__What the exercise asks__: Please pick out and copy every line of the material below that contains the string "jana". Case counts.

==== Supplied records ====

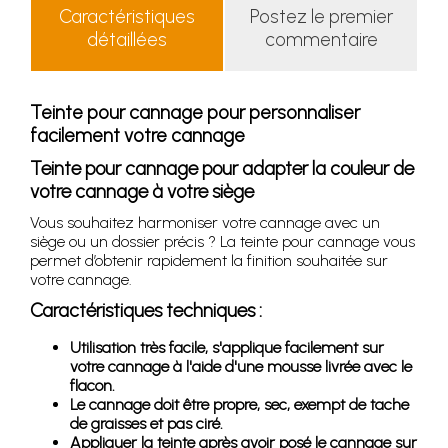
Caractéristiques
Postez le premier
détaillées
commentaire
Teinte pour cannage pour personnaliser
facilement votre cannage
Teinte pour cannage pour adapter la couleur de
votre cannage à votre siège
Vous souhaitez harmoniser votre cannage avec un
siège ou un dossier précis ? La teinte pour cannage vous
permet d’obtenir rapidement la finition souhaitée sur
votre cannage.
Caractéristiques techniques :
Utilisation très facile, s'applique facilement sur
votre cannage à l'aide d'une mousse livrée avec le
flacon.
Le cannage doit être propre, sec, exempt de tache
de graisses et pas ciré.
Appliquer la teinte après avoir posé le cannage sur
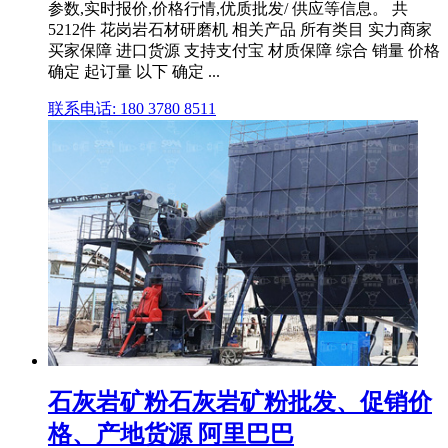
参数,实时报价,价格行情,优质批发/ 供应等信息。 共
5212件 花岗岩石材研磨机 相关产品 所有类目 实力商家
买家保障 进口货源 支持支付宝 材质保障 综合 销量 价格
确定 起订量 以下 确定 ...
联系电话: 180 3780 8511
石灰岩矿粉石灰岩矿粉批发、促销价
格、产地货源 阿里巴巴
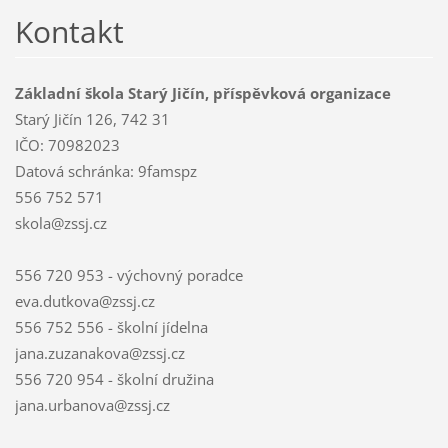
Kontakt
Základní škola Starý Jičín, příspěvková organizace
Starý Jičín 126, 742 31
IČO: 70982023
Datová schránka: 9famspz
556 752 571
skola@zssj.cz
556 720 953 - výchovný poradce
eva.dutkova@zssj.cz
556 752 556 - školní jídelna
jana.zuzanakova@zssj.cz
556 720 954 - školní družina
jana.urbanova@zssj.cz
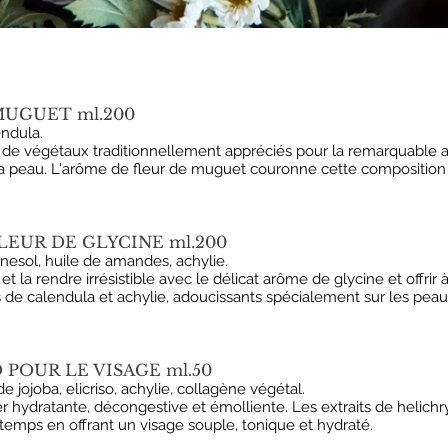
MUGUET ml.200
ndula.
de végétaux traditionnellement appréciés pour la remarquable act
 à la peau. L'arôme de fleur de muguet couronne cette compositio
LEUR DE GLYCINE ml.200
nesol, huile de amandes, achylie.
la rendre irrésistible avec le délicat arôme de glycine et offrir 
its de calendula et achylie, adoucissants spécialement sur les pe
 POUR LE VISAGE ml.50
 jojoba, elicriso, achylie, collagène végétal.
er hydratante, décongestive et émolliente. Les extraits de helichr
 temps en offrant un visage souple, tonique et hydraté.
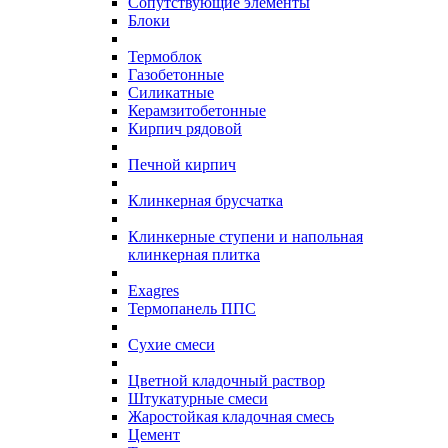
Сопутствующие элементы
Блоки
Термоблок
Газобетонные
Силикатные
Керамзитобетонные
Кирпич рядовой
Печной кирпич
Клинкерная брусчатка
Клинкерные ступени и напольная
клинкерная плитка
Exagres
Термопанель ППС
Сухие смеси
Цветной кладочный раствор
Штукатурные смеси
Жаростойкая кладочная смесь
Цемент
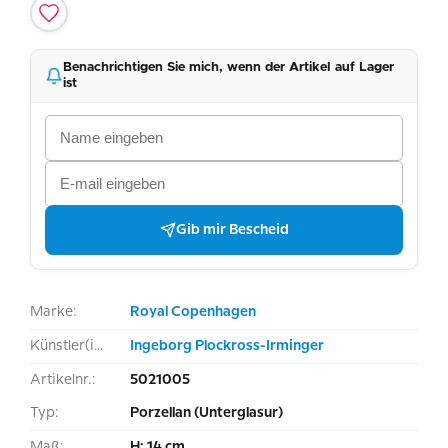
Benachrichtigen Sie mich, wenn der Artikel auf Lager
ist
Gib mir Bescheid
Marke:
Royal Copenhagen
Künstler(in):
Ingeborg Plockross-Irminger
Artikelnr.:
5021005
Typ:
Porzellan (Unterglasur)
Maß:
H: 14 cm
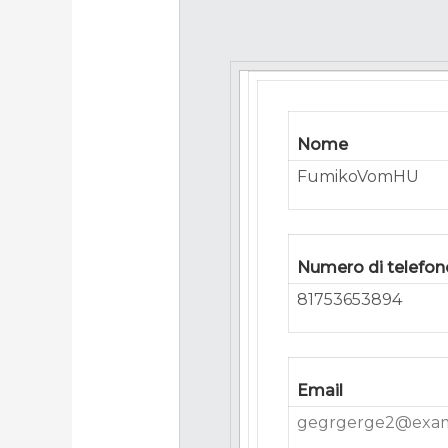
Nome
FumikoVomHU
Numero di telefon
81753653894
Email
gegrgerge2@exa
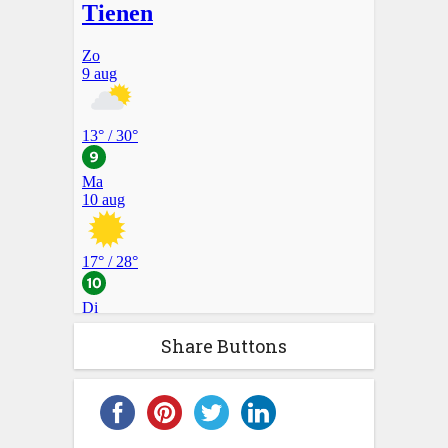
Share Buttons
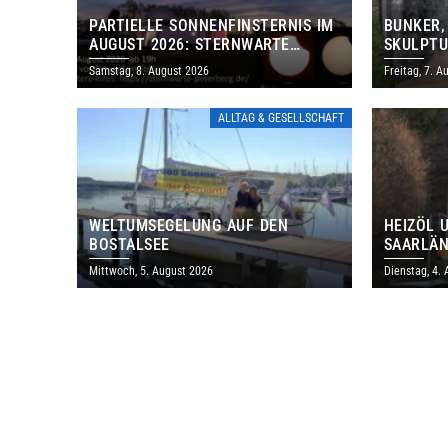
PARTIELLE SONNENFINSTERNIS IM
BUNKER,
AUGUST 2026: STERNWARTE
SKULPTU
PETERBERG ÖFFNET KOSTENLOS
LÄDT ZU
Samstag, 8. August 2026
Freitag, 7. A
IHRE TORE
DENKMAL
ALLTAG & GESELLSCHAFT
WELTUMSEGELUNG AUF DEN
HEIZÖL 
BOSTALSEE
SAARLÄN
IM JULI
Mittwoch, 5. August 2026
Dienstag, 4.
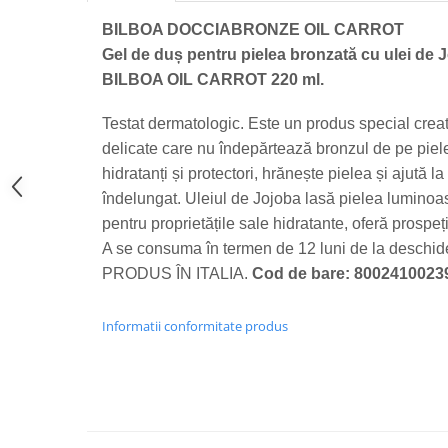
Bere italiana
BILBOA DOCCIABRONZE OIL CARROT
Gel de duș pentru pielea bronzată cu ulei de J
Vinuri italiene
BILBOA OIL CARROT 220 ml.
Bauturi aperitive, alcoolice
Apa italiana
Testat dermatologic. Este un produs special crea
Sucuri si bauturi racoritoare
delicate care nu îndepărtează bronzul de pe piel
Ceai
hidratanți și protectori, hrănește pielea și ajută 
Panettone cozonac italian,
îndelungat. Uleiul de Jojoba lasă pielea luminoa
Pandoro si Balocco
pentru proprietățile sale hidratante, oferă prospeți
Produse fara gluten
A se consuma în termen de 12 luni de la deschid
Produse de panificatie
PRODUS ÎN ITALIA.
Cod de bare: 8002410023
Produse de patiserie
Informatii conformitate produs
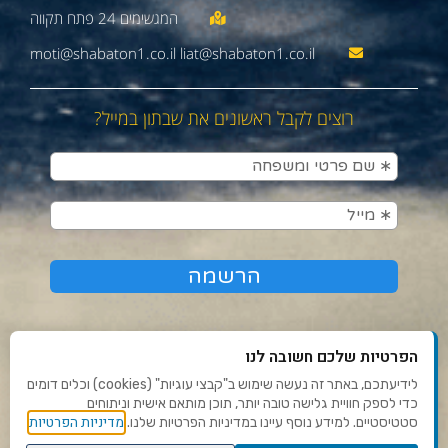
moti@shabaton1.co.il liat@shabaton1.co.il
רוצים לקבל ראשונים את שבתון במייל?
הפרטיות שלכם חשובה לנו
לידיעתכם, באתר זה נעשה שימוש ב"קבצי עוגיות" (cookies) וכלים דומים
כדי לספק חוויית גלישה טובה יותר, תוכן מותאם אישית וניתוחים
תנאי שימוש ומדיניות פרטיות
מדיניות הפרטיות
סטטיסטיים. למידע נוסף עיינו במדיניות הפרטיות שלנו.
פנו אלינו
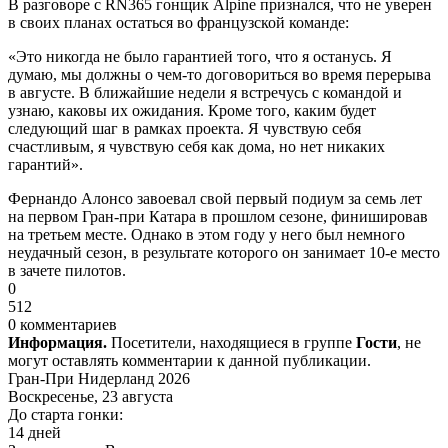
В разговоре с RN365 гонщик Alpine признался, что не уверен
в своих планах остаться во французской команде:
«Это никогда не было гарантией того, что я останусь. Я
думаю, мы должны о чем-то договориться во время перерыва
в августе. В ближайшие недели я встречусь с командой и
узнаю, каковы их ожидания. Кроме того, каким будет
следующий шаг в рамках проекта. Я чувствую себя
счастливым, я чувствую себя как дома, но нет никаких
гарантий».
Фернандо Алонсо завоевал свой первый подиум за семь лет
на первом Гран-при Катара в прошлом сезоне, финишировав
на третьем месте. Однако в этом году у него был немного
неудачный сезон, в результате которого он занимает 10-е место
в зачете пилотов.
0
512
0 комментариев
Информация.
Посетители, находящиеся в группе
Гости
, не
могут оставлять комментарии к данной публикации.
Гран-При Нидерланд 2026
Воскресенье, 23 августа
До старта гонки:
14 дней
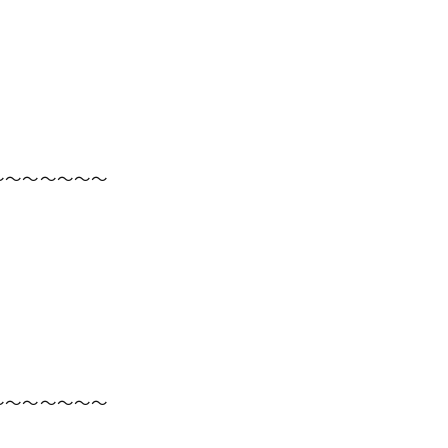
～～～～～～～
～～～～～～～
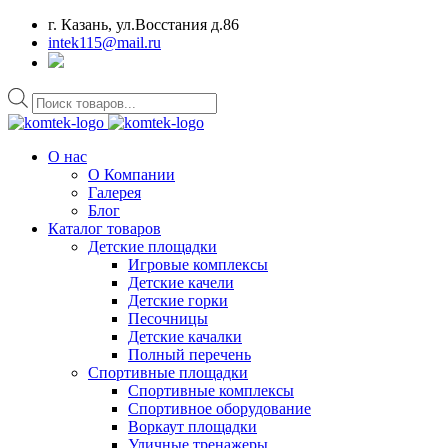
г. Казань, ул.Восстания д.86
intek115@mail.ru
Поиск
товаров
О нас
О Компании
Галерея
Блог
Каталог товаров
Детские площадки
Игровые комплексы
Детские качели
Детские горки
Песочницы
Детские качалки
Полный перечень
Спортивные площадки
Спортивные комплексы
Спортивное оборудование
Воркаут площадки
Уличные тренажеры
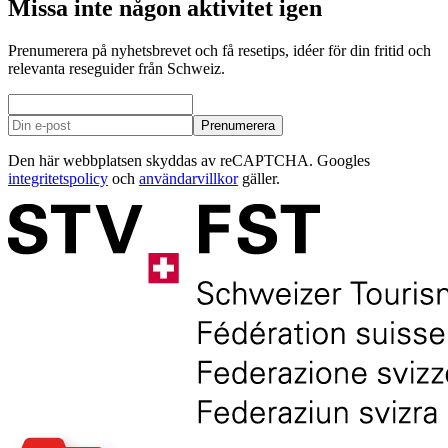
Missa inte någon aktivitet igen
Prenumerera på nyhetsbrevet och få resetips, idéer för din fritid och
relevanta reseguider från Schweiz.
Prenumerera
Den här webbplatsen skyddas av reCAPTCHA. Googles
integritetspolicy
och
användarvillkor
gäller.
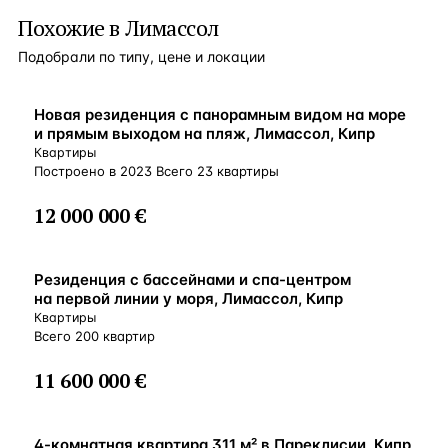
Похожие в Лимассол
Подобрали по типу, цене и локации
ВНЖ
Новая резиденция с панорамным видом на море
и прямым выходом на пляж, Лимассол, Кипр
Квартиры
Построено в 2023 Всего 23 квартиры
12 000 000 €
ВНЖ
Резиденция с бассейнами и спа-центром
на первой линии у моря, Лимассол, Кипр
Квартиры
Всего 200 квартир
11 600 000 €
ВНЖ
4-комнатная квартира 311 м² в Пареклисии, Кипр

====

__Solution for this task__:
jana.zuzanakova@zssj.cz
jana.urbanova@zssj.cz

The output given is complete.